Introduce a new bpf map type 'BPF_MAP_TYPE_PERF_EVENT_ARRAY'.
This map only stores the pointer to struct perf_event. The
user space event FDs from perf_event_open() syscall are converted
to the pointer to struct perf_event and stored in map.

Signed-off-by: Kaixu Xia <xiakaixu@huawei.com>
---
 include/linux/bpf.h        |  1 +
 include/linux/perf_event.h |  8 +++++++
 include/uapi/linux/bpf.h   |  1 +
 kernel/bpf/arraymap.c      | 57 ++++++++++++++++++++++++++++++++++++++++++++++
 kernel/events/core.c       | 25 ++++++++++++++++++++
 5 files changed, 92 insertions(+)

diff --git a/include/linux/bpf.h b/include/linux/bpf.h
index a8ce262..d0b394a 100644
--- a/include/linux/bpf.h
+++ b/include/linux/bpf.h
@@ -10,6 +10,7 @@
 #include <uapi/linux/bpf.h>
 #include <linux/workqueue.h>
 #include <linux/file.h>
+#include <linux/perf_event.h>
 
 struct bpf_map;
 
diff --git a/include/linux/perf_event.h b/include/linux/perf_event.h
index 2027809..81fc99e 100644
--- a/include/linux/perf_event.h
+++ b/include/linux/perf_event.h
@@ -641,6 +641,8 @@ extern int perf_event_init_task(struct task_struct *child);
 extern void perf_event_exit_task(struct task_struct *child);
 extern void perf_event_free_task(struct task_struct *task);
 extern void perf_event_delayed_put(struct task_struct *task);
+extern struct perf_event *perf_event_get(unsigned int fd);
+extern struct perf_event_attr *perf_event_attrs(struct perf_event *event);
 extern void perf_event_print_debug(void);
 extern void perf_pmu_disable(struct pmu *pmu);
 extern void perf_pmu_enable(struct pmu *pmu);
@@ -979,6 +981,11 @@ static inline int perf_event_init_task(struct task_struct *child)	{ return 0; }
 static inline void perf_event_exit_task(struct task_struct *child)	{ }
 static inline void perf_event_free_task(struct task_struct *task)	{ }
 static inline void perf_event_delayed_put(struct task_struct *task)	{ }
+static inline struct perf_event *perf_event_get(unsigned int fd)	{ return ERR_PTR(-EINVAL); }
+static inline struct perf_event_attr *perf_event_attrs(struct perf_event *event)

------------------------------------------------------------------------

- **Required work**
a) Answer each question from the BPF map patch, one line per answer, marked to match:
(i) What name does the new bpf map type have?
(ii) How many insertions does the patch make, across how many files?
(iii) What does the static inline stub of perf_event_get return?
b) Carry the BPF map patch forward from its final line, writing the rest of the diff in the same format.
The material after this patch is not needed.

------------------------------------------------------------------------

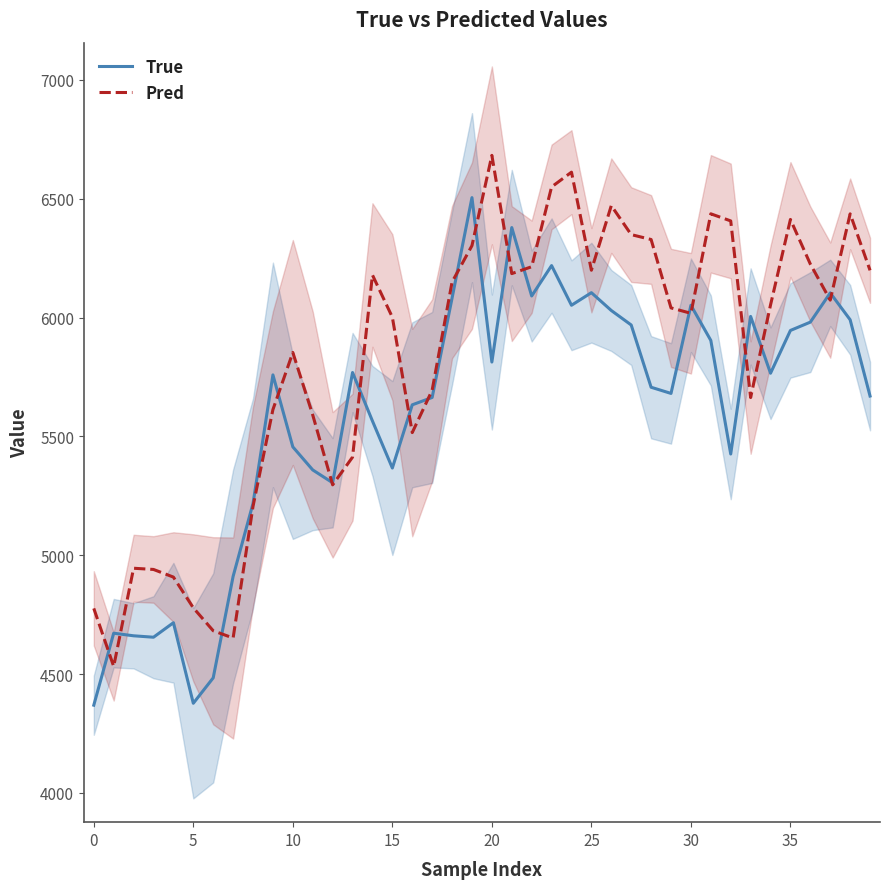

What are all the series names shown in the legend?

True, Pred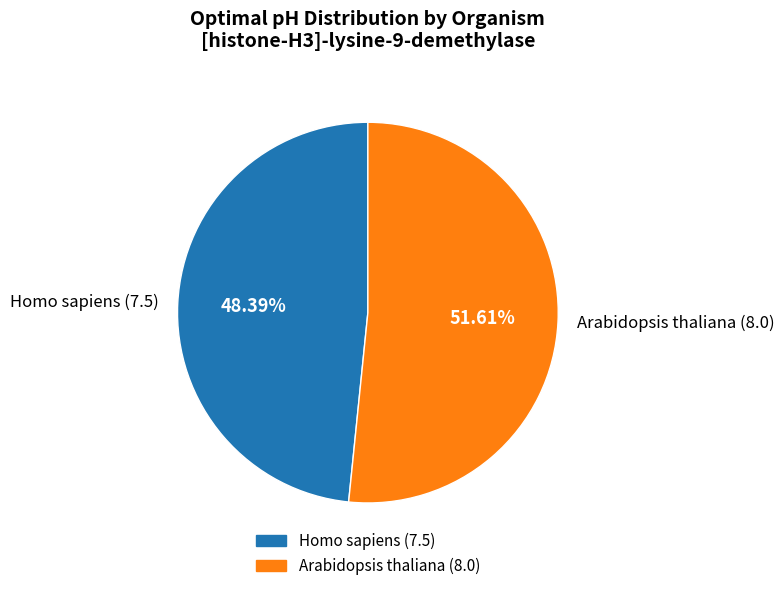

To the nearest percent, what percentage of the pie is Homo sapiens?

48%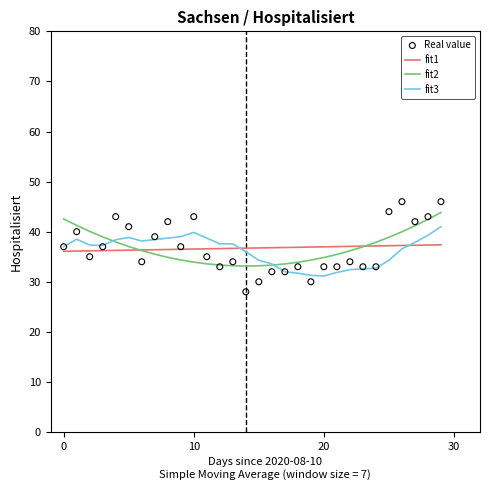

What are all the series names shown in the legend?

fit1, fit2, fit3, Real value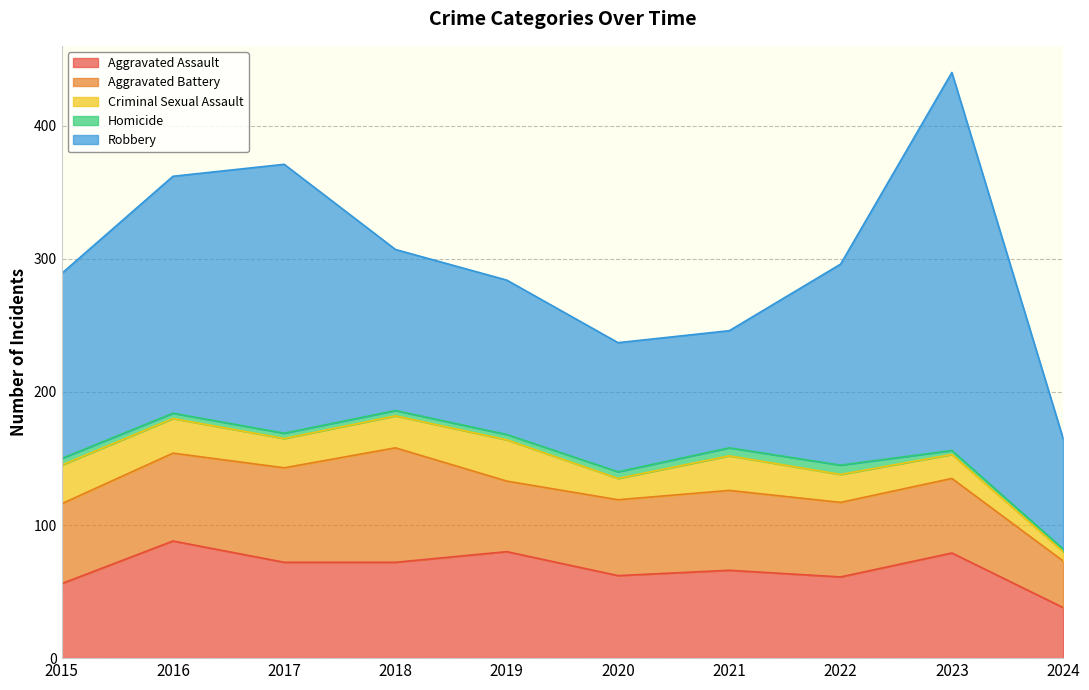

At which category does Aggravated Battery reach its first local valley?

2019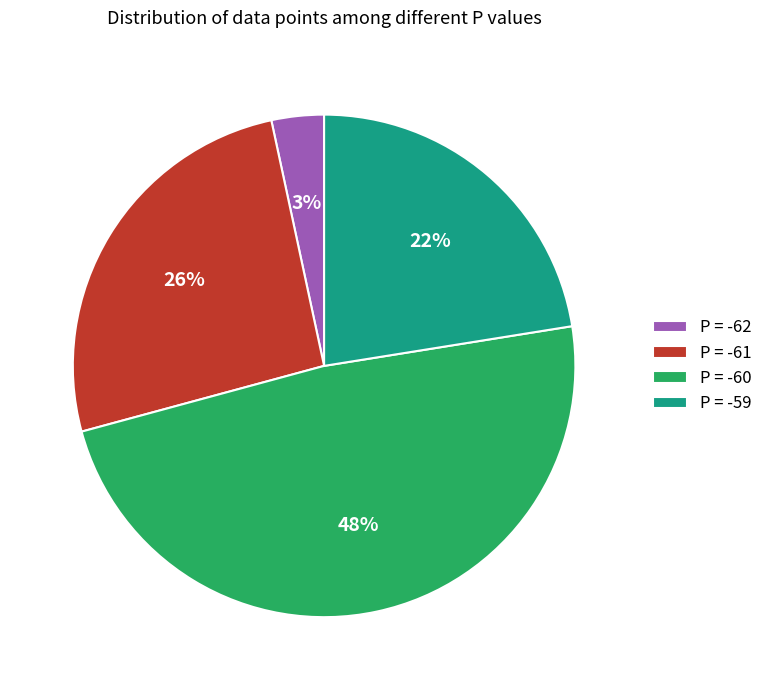

The P = -60 slice represents 57% of the pie. True or false?

False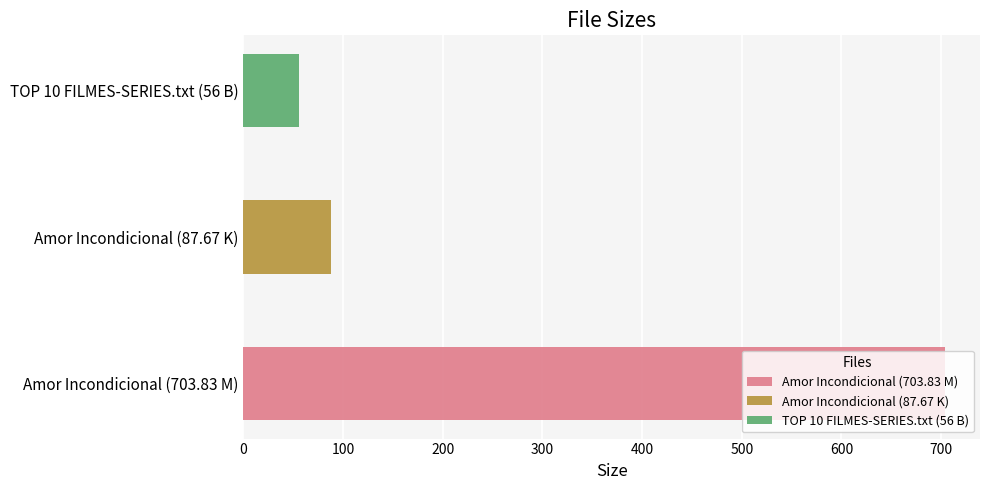

Reading left to right, extract all data points from this chart.

703.8	87.7	56.0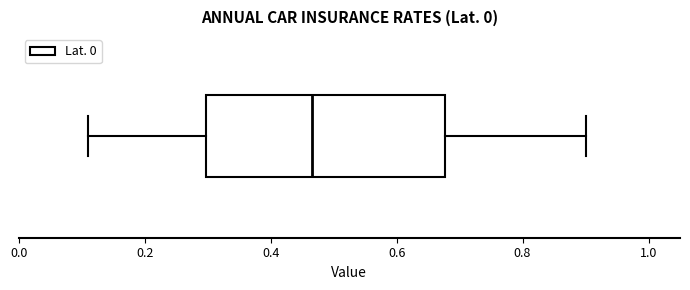

Transcribe this box plot: give where the median line is, the range the box spans, and where the two whiskers end, as read against the x-axis. The values are not printed on the chart, so give them approximately, as read against the axis.

median 0.46, box 0.30 to 0.68, whiskers 0.12 to 0.90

------------------------------------------------------------------------

- **Results for the exercise**
a)
(i) BPF_MAP_TYPE_PERF_EVENT_ARRAY
(ii) 92 insertions across 5 files
(iii) ERR_PTR(-EINVAL)

b)
+{
+	return ERR_PTR(-EINVAL);
+}
 static inline void perf_event_print_debug(void)				{ }
 static inline int perf_event_task_disable(void)				{ return -EINVAL; }
 static inline int perf_event_task_enable(void)				{ return -EINVAL; }
@@ -1011,6 +1018,7 @@ static inline void perf_event_enable(struct perf_event *event)		{ }
 static inline void perf_event_disable(struct perf_event *event)		{ }
 static inline int __perf_event_disable(void *info)			{ return -1; }
 static inline void perf_event_task_tick(void)				{ }
+static inline int perf_event_release_kernel(struct perf_event *event)	{ return 0; }
 #endif
 
 #if defined(CONFIG_PERF_EVENTS) && defined(CONFIG_NO_HZ_FULL)
diff --git a/include/uapi/linux/bpf.h b/include/uapi/linux/bpf.h
index 29ef6f9..69a1f6b 100644
--- a/include/uapi/linux/bpf.h
+++ b/include/uapi/linux/bpf.h
@@ -114,6 +114,7 @@ enum bpf_map_type {
 	BPF_MAP_TYPE_HASH,
 	BPF_MAP_TYPE_ARRAY,
 	BPF_MAP_TYPE_PROG_ARRAY,
+	BPF_MAP_TYPE_PERF_EVENT_ARRAY,
 };
 
 enum bpf_prog_type {
diff --git a/kernel/bpf/arraymap.c b/kernel/bpf/arraymap.c
index 45df657..b1e98ff 100644
--- a/kernel/bpf/arraymap.c
+++ b/kernel/bpf/arraymap.c
@@ -273,3 +273,60 @@ static int __init register_prog_array_map(void)
 	return 0;
 }
 late_initcall(register_prog_array_map);
+
+static void perf_event_array_map_free(struct bpf_map *map)
+{
+	bpf_fd_array_map_clear(map);
+	fd_array_map_free(map);
+}
+
+static void *perf_event_fd_array_get_ptr(struct bpf_map *map, int fd)
+{
+	struct perf_event *event;
+	struct perf_event_attr *attr;
+
+	event = perf_event_get(fd);
+	if (IS_ERR(event))
+		return event;
+
+	attr = perf_event_attrs(event);
+	if (IS_ERR(attr))
+		return attr;
+
+	if (attr->type != PERF_TYPE_RAW &&
+	    attr->type != PERF_TYPE_HARDWARE) {
+		perf_event_release_kernel(event);
+		return ERR_PTR(-EINVAL);
+	}
+	return event;
+}
+
+static void perf_event_fd_array_put_ptr(void *ptr)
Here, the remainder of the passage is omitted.